People cut off, economy bruised

When the internet goes dark, everything from small businesses to hospitals stumbles. Payments stall, supply chains wobble, activists lose channels for organizing and reporting, families can’t check on loved ones. Reports — again, it has been reported that — say messaging apps and social media were heavily throttled or blocked, forcing Iranians back to VPNs, SMS, and whatever analog lifelines remain. That’s a huge hit in the digital age. Think of it as pulling the plug on a city’s nervous system.

Bigger picture and stakes

Governments around the world have used connectivity controls to blunt unrest. But making an outage the “longest” is a blunt instrument with global implications. Internet-monitoring groups have documented previous shutdowns and warned about economic damage and human-rights harms; this episode, if verified, will become a new reference point in debates over digital repression.
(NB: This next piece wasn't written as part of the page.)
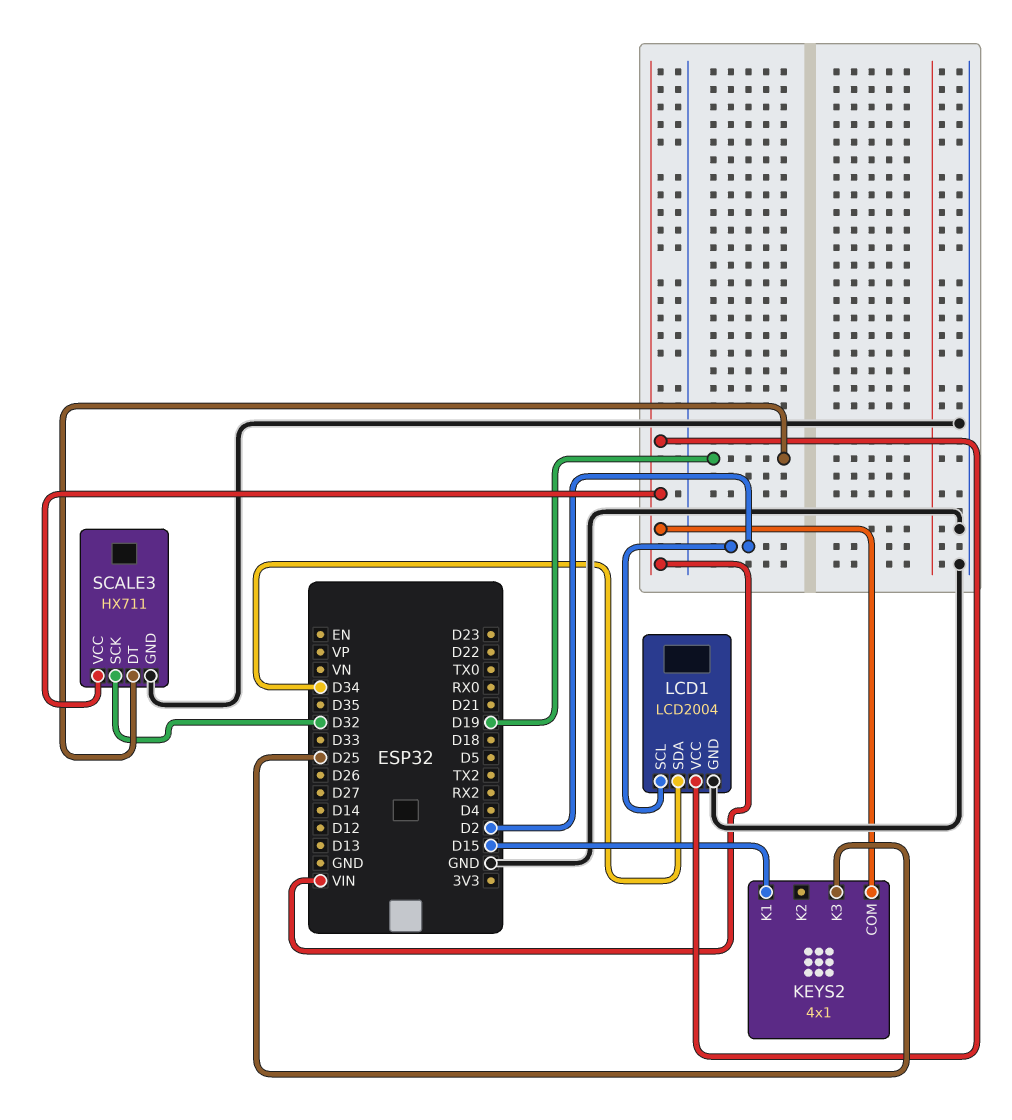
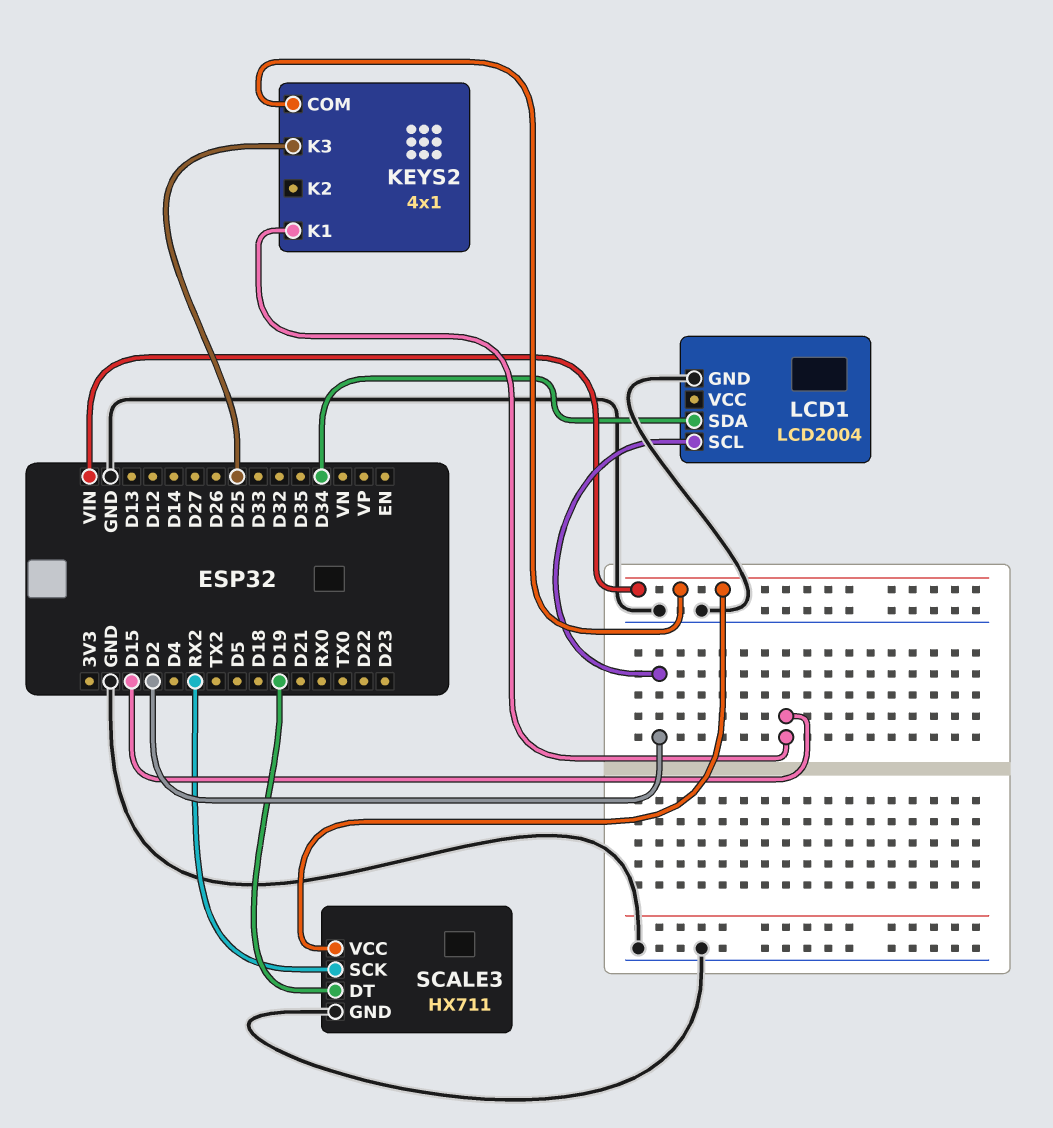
LCD1 pin VCC: VIN -> none
SCALE3 pin SCK: D32 -> RX2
What happens next? Will international pressure, legal challenges, or technical workarounds break the logjam — or will the blackout become the new normal in crisis response?

Verification and the next steps

Right now the narrative rests on scattered reports and community-collected data. Independent, corroborated accounts from monitoring organizations will be crucial. Meanwhile, the human story is clear: millions are offline, anxious, and inconvenienced — or worse. That’s the emotional core of this story. It demands attention, and fast.